Leaving Cert Geography: Students thrown by unfamiliar terms

Questions contained new variations on old themes


Some students may have been thrown by unfamiliar terms on this year’s higher level geography paper, according to Valerie Redmond, a teacher at Presentation Secondary in Wexford.

Ms Redmond said that some of the short questions, including one on Barchan dunes, would have been difficult for many students, while an “economically-focused” question would also have challenged those students who had focused on the human environment for their elective. Students are required to answer 10 out of 12 short questions.

“In the longer questions, one focused on the water table but this is not directly covered on the course,” said Ms Redmond. “Question six, on EU expanison, might have throwh some students. These were relatively small things, but for some students - especially those in the middleground - it can make the difference between a H1, H2 or H3. That said, students found that, overall, the paper was fair and largely predictable, but they were relieved to see certain topics come up.”

Michael Doran, a geography teacher at the Institute of Education in Dublin, said that the higher-level paper was “nicely balanced, with a good choice of questions.
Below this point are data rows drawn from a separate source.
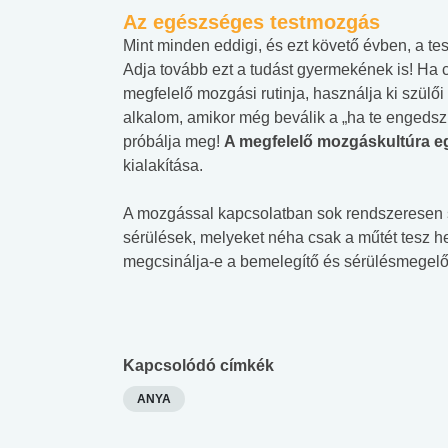
Az egészséges testmozgás
Mint minden eddigi, és ezt követő évben, a 
Adja tovább ezt a tudást gyermekének is! H
megfelelő mozgási rutinja, használja ki szülői t
alkalom, amikor még beválik a „ha te enged
próbálja meg!
A megfelelő mozgáskultúra eg
kialakítása.
A mozgással kapcsolatban sok rendszeresen sp
sérülések, melyeket néha csak a műtét tesz 
megcsinálja-e a bemelegítő és sérülésmegelőz
Kapcsolódó címkék
ANYA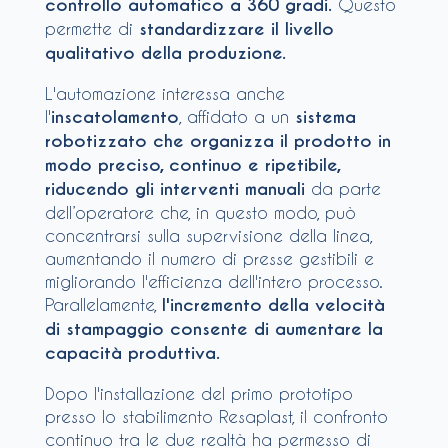
controllo automatico a 360 gradi.
Questo
permette di
standardizzare il livello
qualitativo della produzione.
L'automazione interessa anche
l'
inscatolamento
, affidato a un
sistema
robotizzato che organizza il prodotto in
modo preciso, continuo e ripetibile,
riducendo gli interventi manuali
da parte
dell’operatore che, in questo modo, può
concentrarsi sulla supervisione della linea,
aumentando il numero di presse gestibili e
migliorando l'efficienza dell'intero processo.
Parallelamente,
l'incremento della velocità
di stampaggio consente di aumentare la
capacità produttiva.
Dopo l'installazione del primo prototipo
presso lo stabilimento Resaplast, il confronto
continuo tra le due realtà ha permesso di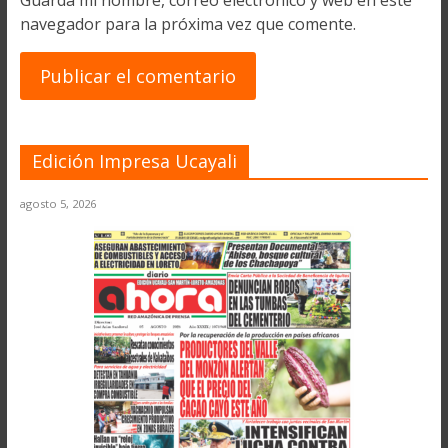
navegador para la próxima vez que comente.
Edición Impresa Ucayali
agosto 5, 2026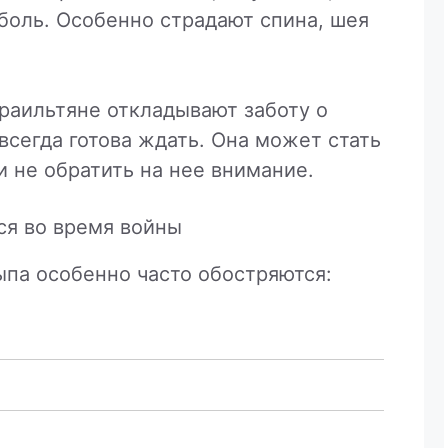
боль. Особенно страдают спина, шея
раильтяне откладывают заботу о
всегда готова ждать. Она может стать
 не обратить на нее внимание.
ся во время войны
ыпа особенно часто обостряются: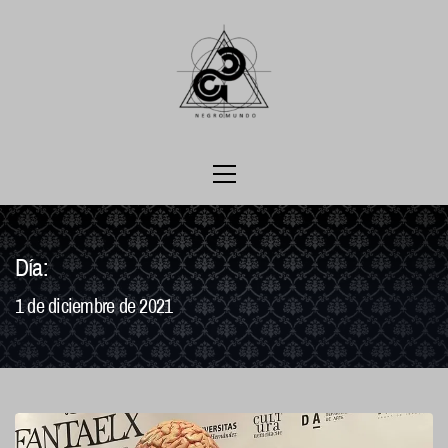
Ir
al
contenido
Menú
principal
Día:
1 de diciembre de 2021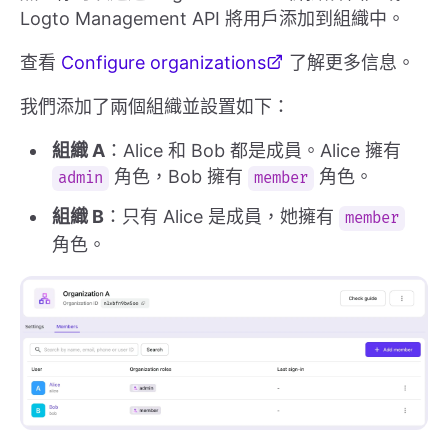
Logto Management API 將用戶添加到組織中。
查看
Configure organizations
了解更多信息。
我們添加了兩個組織並設置如下：
組織 A
：Alice 和 Bob 都是成員。Alice 擁有
角色，Bob 擁有
角色。
admin
member
組織 B
：只有 Alice 是成員，她擁有
member
角色。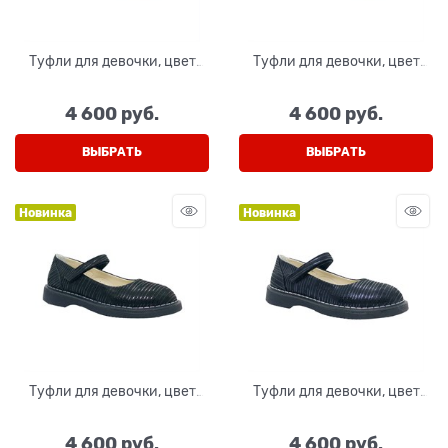
Туфли для девочки, цвет
Туфли для девочки, цвет
синий (наплак), на липучке
синий, на липучке
4 600
 руб.
4 600
 руб.
ВЫБРАТЬ
ВЫБРАТЬ
Новинка
Новинка
Туфли для девочки, цвет
Туфли для девочки, цвет
черный (полоски), на
синий (полоски), на
липучке
липучке
4 600
 руб.
4 600
 руб.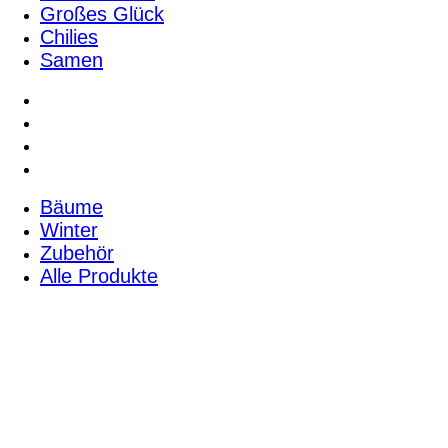
Großes Glück
Chilies
Samen
Bäume
Winter
Zubehör
Alle Produkte
Bäume
Winter
Zubehör
Alle Produkte
Pflanzanweisungen & Infos
Kreativ Shop
Über uns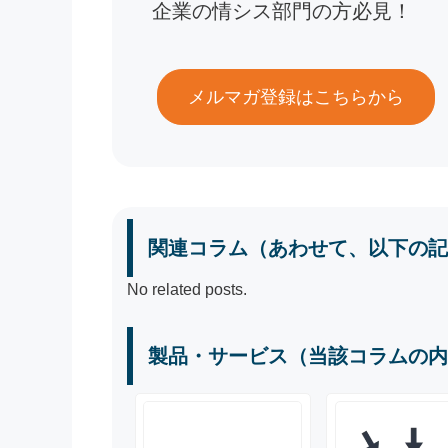
企業の情シス部門の方必見！
メルマガ登録はこちらから
関連コラム（あわせて、以下の記
No related posts.
製品・サービス（当該コラムの内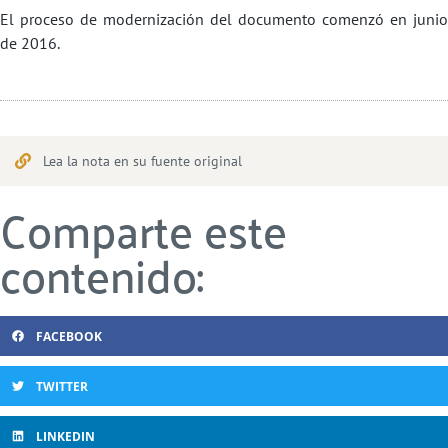
El proceso de modernización del documento comenzó en junio
de 2016.
Lea la nota en su fuente original
Comparte este
contenido:
FACEBOOK
TWITTER
LINKEDIN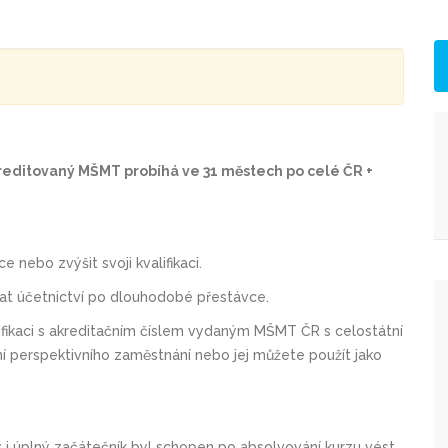
reditovaný MŠMT probíhá ve 31 městech po celé ČR +
áce nebo zvýšit svoji kvalifikaci.
vat účetnictví po dlouhodobé přestávce.
valifikaci s akreditačním číslem vydaným MŠMT ČR s celostátní
ání perspektivního zaměstnání nebo jej můžete použít jako
by i úplný začátečník byl schopen po absolvování kurzu vést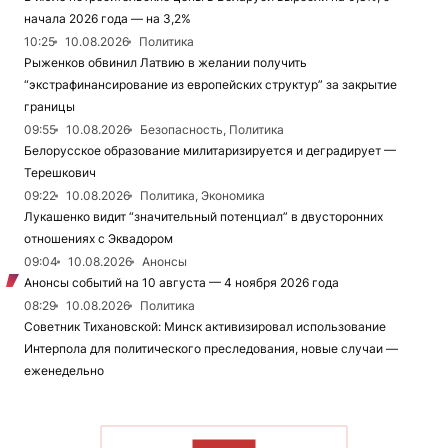
начала 2026 года — на 3,2%
10:25
10.08.2026
Политика
Рыженков обвинил Латвию в желании получить
“экстрафинансирование из европейских структур” за закрытие
границы
09:55
10.08.2026
Безопасность, Политика
Белорусское образование милитаризируется и деградирует —
Терешкович
09:22
10.08.2026
Политика, Экономика
Лукашенко видит “значительный потенциал” в двусторонних
отношениях с Эквадором
09:04
10.08.2026
Анонсы
Анонсы событий на 10 августа — 4 ноября 2026 года
08:29
10.08.2026
Политика
Советник Тихановской: Минск активизировал использование
Интерпола для политического преследования, новые случаи —
еженедельно
ЧИТАТЬ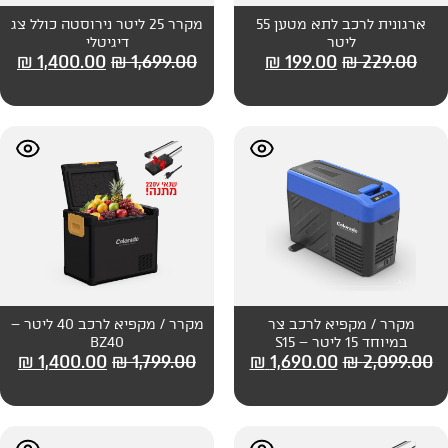
ארגונית לרכב לתא מטען 55
מקרר 25 ליטר נירוסטה כולל צג
דיגיטלי
₪
1,400.00
₪
1,699.00
₪
199
רכב צר
מקרר / מקפיא לרכב 40 ליטר –
BZ40
₪
1,400.00
₪
1,799.00
₪
1,690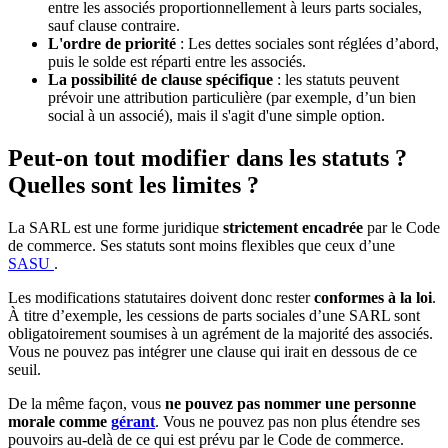
entre les associés proportionnellement à leurs parts sociales,
sauf clause contraire.
L'ordre de priorité
: Les dettes sociales sont réglées d’abord,
puis le solde est réparti entre les associés.
La possibilité de clause spécifique
: les statuts peuvent
prévoir une attribution particulière (par exemple, d’un bien
social à un associé), mais il s'agit d'une simple option.
Peut-on tout modifier dans les statuts ?
Quelles sont les limites ?
La SARL est une forme juridique
strictement encadrée
par le Code
de commerce. Ses statuts sont moins flexibles que ceux d’une
SASU
.
Les modifications statutaires doivent donc rester
conformes à la loi
.
À titre d’exemple, les cessions de parts sociales d’une SARL sont
obligatoirement soumises à un agrément de la majorité des associés.
Vous ne pouvez pas intégrer une clause qui irait en dessous de ce
seuil.
De la même façon, vous
ne pouvez pas nommer une personne
morale comme
gérant
. Vous ne pouvez pas non plus étendre ses
pouvoirs au-delà de ce qui est prévu par le Code de commerce.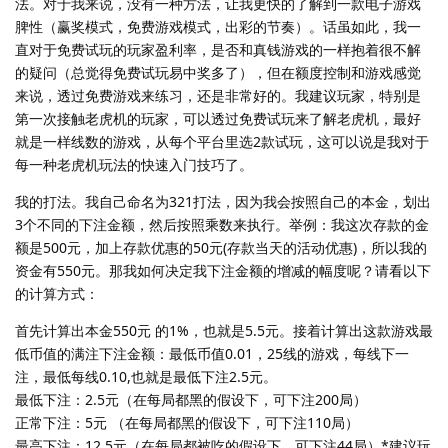
法。对于我来说，没有一种方法，让我更快的了解到一款电子游戏
脾性（赢奖模式，免费游戏模式，出彩的节奏）。话虽如此，我一
直对于免费试玩的玩家盈利率，是否和真钱游戏的一样抱着很不解
的疑问（总觉得免费试玩易中奖多了），但在额度控制和游戏感觉
来说，透过免费游戏来练习，还是非常好的。我建议玩家，特别是
第一次接触老虎机的玩家，可以透过免费试玩来了解老虎机，最好
就是一样线数的游戏，从每个平台里选2款试玩，这可以说是我对于
每一种老虎机玩法的快速入门技巧了。
我的打法。我自己命名为321打法，因为我会按照自己的本金，划出
3个不同的下注金额，然后按照乘数来执行。举例：我这次存款的金
额是500元，加上存款优惠的50元(存款当天的活动优惠)，所以我的
资金有550元。那我如何决定我下注金额的增减的幅度呢？请看以下
的计算方式：
首先计算出本金550元 的1%，也就是5.5元。接着计算出这款游戏最
低币值的满注下注金额：最低币值0.01，25线的游戏，每线下一
注，最低每线0.10,也就是最低下注2.5元。
最低下注：2.5元（在每局都黑的假设下，可下注200局）
正常下注：5元 （在每局都黑的假设下，可下注110局）
最高下注：12.5元（在每局都被吃的假设下，可下注44局）*建议玩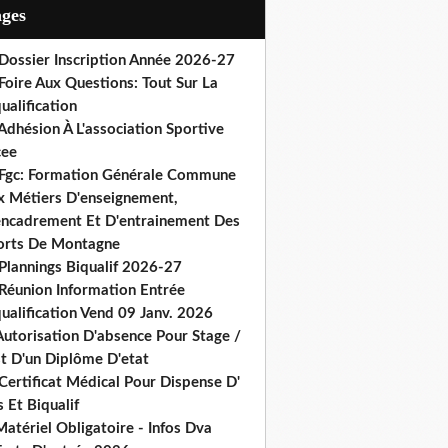
ages
 Dossier Inscription Année 2026-27
Foire Aux Questions: Tout Sur La
ualification
Adhésion À L'association Sportive
cee
 Fgc: Formation Générale Commune
x Métiers D'enseignement,
encadrement Et D'entrainement Des
orts De Montagne
Plannings Biqualif 2026-27
 Réunion Information Entrée
ualification Vend 09 Janv. 2026
Autorisation D'absence Pour Stage /
st D'un Diplôme D'etat
Certificat Médical Pour Dispense D'
 Et Biqualif
atériel Obligatoire - Infos Dva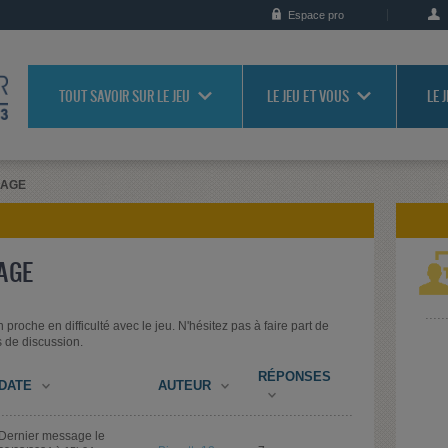
Espace pro
TOUT SAVOIR SUR LE JEU
LE JEU ET VOUS
LE 
RAGE
AGE
proche en difficulté avec le jeu. N'hésitez pas à faire part de
s de discussion.
RÉPONSES
DATE
AUTEUR
Dernier message le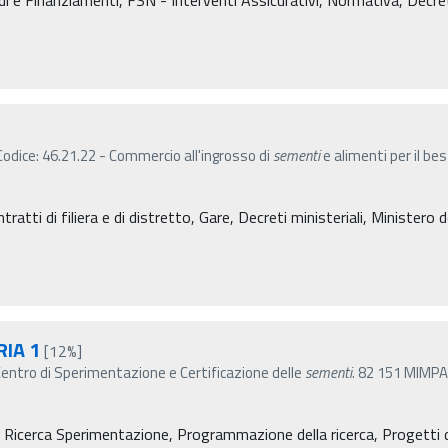
odice: 46.21.22 - Commercio all'ingrosso di
sementi
e alimenti per il be
atti di filiera e di distretto, Gare, Decreti ministeriali, Ministero de
IA 1
[12%]
ntro di Sperimentazione e Certificazione delle
sementi
. 82 151 MIMP
 Ricerca Sperimentazione, Programmazione della ricerca, Progetti di 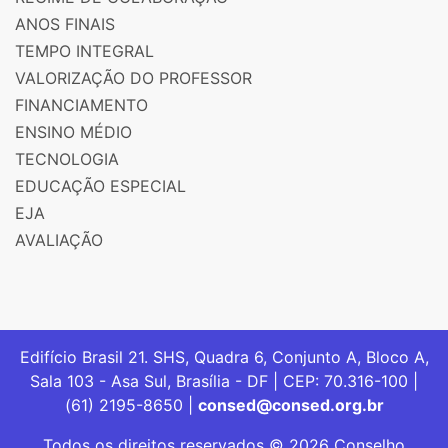
ANOS FINAIS
TEMPO INTEGRAL
VALORIZAÇÃO DO PROFESSOR
FINANCIAMENTO
ENSINO MÉDIO
TECNOLOGIA
EDUCAÇÃO ESPECIAL
EJA
AVALIAÇÃO
Edifício Brasil 21. SHS, Quadra 6, Conjunto A, Bloco A,
Sala 103 - Asa Sul, Brasília - DF | CEP: 70.316-100 |
(61) 2195-8650 |
consed@consed.org.br
Todos os direitos reservados © 2026 Conselho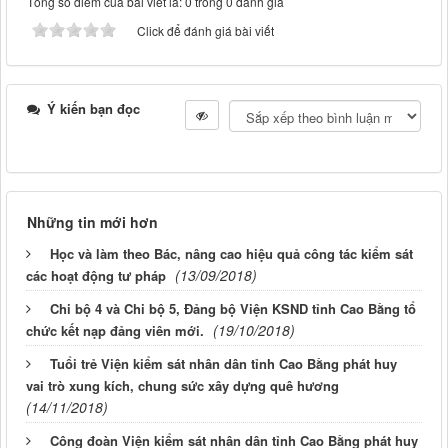
Tổng số điểm của bài viết là: 0 trong 0 đánh giá
Click để đánh giá bài viết
Ý kiến bạn đọc
Những tin mới hơn
Học và làm theo Bác, nâng cao hiệu quả công tác kiểm sát
(13/09/2018)
các hoạt động tư pháp
Chi bộ 4 và Chi bộ 5, Đảng bộ Viện KSND tỉnh Cao Bằng tổ
(19/10/2018)
chức kết nạp đảng viên mới.
Tuổi trẻ Viện kiểm sát nhân dân tỉnh Cao Bằng phát huy
vai trò xung kích, chung sức xây dựng quê hương
(14/11/2018)
Công đoàn Viện kiểm sát nhân dân tỉnh Cao Bằng phát huy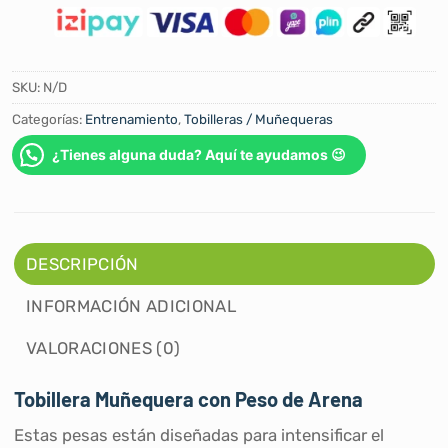
SKU:
N/D
Categorías:
Entrenamiento
,
Tobilleras / Muñequeras
¿Tienes alguna duda? Aquí te ayudamos 😉
DESCRIPCIÓN
INFORMACIÓN ADICIONAL
VALORACIONES (0)
Tobillera Muñequera con Peso de Arena
Estas pesas están diseñadas para intensificar el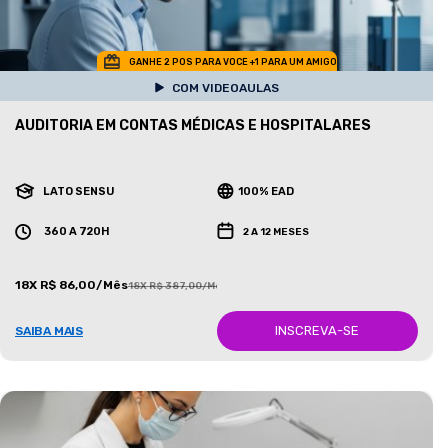
GANHE 2 POS PARA VOCE +1 PARA UM AMIGO
COM VIDEOAULAS
AUDITORIA EM CONTAS MÉDICAS E HOSPITALARES
LATO SENSU
100% EAD
360 A 720H
2 A 12 MESES
18X R$ 86,00/Mês
18X R$ 387,00/Mês
INSCREVA-SE
SAIBA MAIS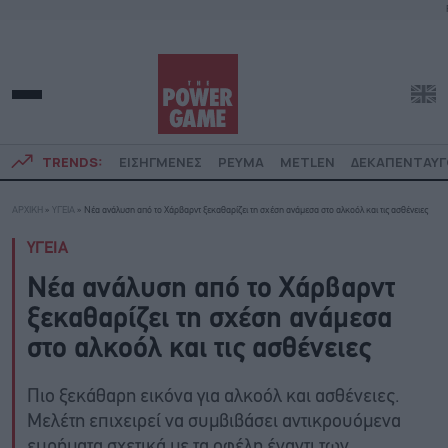
TRENDS:
ΕΙΣΗΓΜΕΝΕΣ
ΡΕΥΜΑ
METLEN
ΔΕΚΑΠΕΝΤΑΥ
ΑΡΧΙΚΗ
»
ΥΓΕΙΑ
»
Νέα ανάλυση από το Χάρβαρντ ξεκαθαρίζει τη σχέση ανάμεσα στο αλκοόλ και τις ασθένειες
ΥΓΕΙΑ
Νέα ανάλυση από το Χάρβαρντ
ξεκαθαρίζει τη σχέση ανάμεσα
στο αλκοόλ και τις ασθένειες
Πιο ξεκάθαρη εικόνα για αλκοόλ και ασθένειες.
Μελέτη επιχειρεί να συμβιβάσει αντικρουόμενα
ευρήματα σχετικά με τα οφέλη έναντι των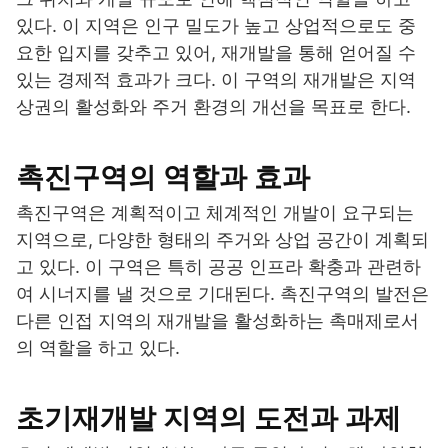
있다. 이 지역은 인구 밀도가 높고 상업적으로도 중
요한 입지를 갖추고 있어, 재개발을 통해 얻어질 수
있는 경제적 효과가 크다. 이 구역의 재개발은 지역
상권의 활성화와 주거 환경의 개선을 목표로 한다.
촉진구역의 역할과 효과
촉진구역은 계획적이고 체계적인 개발이 요구되는
지역으로, 다양한 형태의 주거와 상업 공간이 계획되
고 있다. 이 구역은 특히 공공 인프라 확충과 관련하
여 시너지를 낼 것으로 기대된다. 촉진구역의 발전은
다른 인접 지역의 재개발을 활성화하는 촉매제로서
의 역할을 하고 있다.
초기재개발 지역의 도전과 과제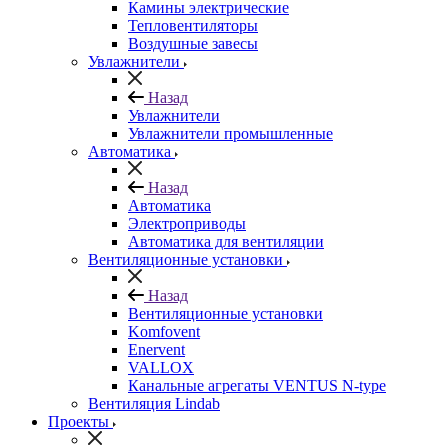
Камины электрические
Тепловентиляторы
Воздушные завесы
Увлажнители
Назад
Увлажнители
Увлажнители промышленные
Автоматика
Назад
Автоматика
Электроприводы
Автоматика для вентиляции
Вентиляционные установки
Назад
Вентиляционные установки
Komfovent
Enervent
VALLOX
Канальные агрегаты VENTUS N-type
Вентиляция Lindab
Проекты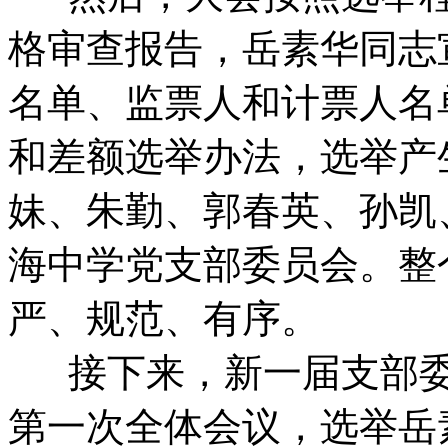
格审查报告，岳素华同志
名单、监票人和计票人名
和差额选举办法，选举产
妹、朱勤、郭春英、孙凯
海中学党支部委员会。整
严、规范、有序。
接下来，新一届支部委
第一次全体会议，选举岳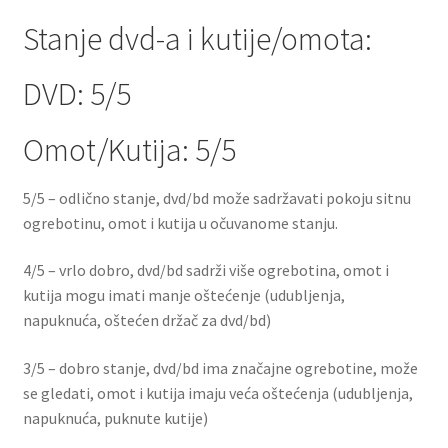
Dostava
Stanje dvd-a i kutije/omota:
Dostava u inozemstvo
DVD: 5/5
O nama
Omot/Kutija: 5/5
Kontakt
5/5 – odlično stanje, dvd/bd može sadržavati pokoju sitnu
ogrebotinu, omot i kutija u očuvanome stanju.
4/5 – vrlo dobro, dvd/bd sadrži više ogrebotina, omot i
kutija mogu imati manje oštećenje (udubljenja,
napuknuća, oštećen držač za dvd/bd)
3/5 – dobro stanje, dvd/bd ima značajne ogrebotine, može
se gledati, omot i kutija imaju veća oštećenja (udubljenja,
napuknuća, puknute kutije)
Although many of the key, traditional topics were asked, the questions contained new variations on the old themes.”

Mr Doran said that the physical geography section contained a good choice of questions and that studdents who had studied past exam papers would have been very happy with this section.

“On regional geography, there was a good mix of questions. The spectre of Brexit hung over one of the questions, as it asked about the challenges facing the future EU expansion, relating to political union, economic union and sovereignty. In the economic elective, students might have been disappointed that one of the regular favourites, EU policy in Ireland, was not asked. Other key topics such as economy, the environment and multinational corporations did appear though. In the human elective question, a question about how trends in migration are impacting on migration policy in Europe showed how the subject is being related to the present day.”


Discuss the potential challenges facing the future development of the European Union with reference to factors such as political union, economic union and sovereignty.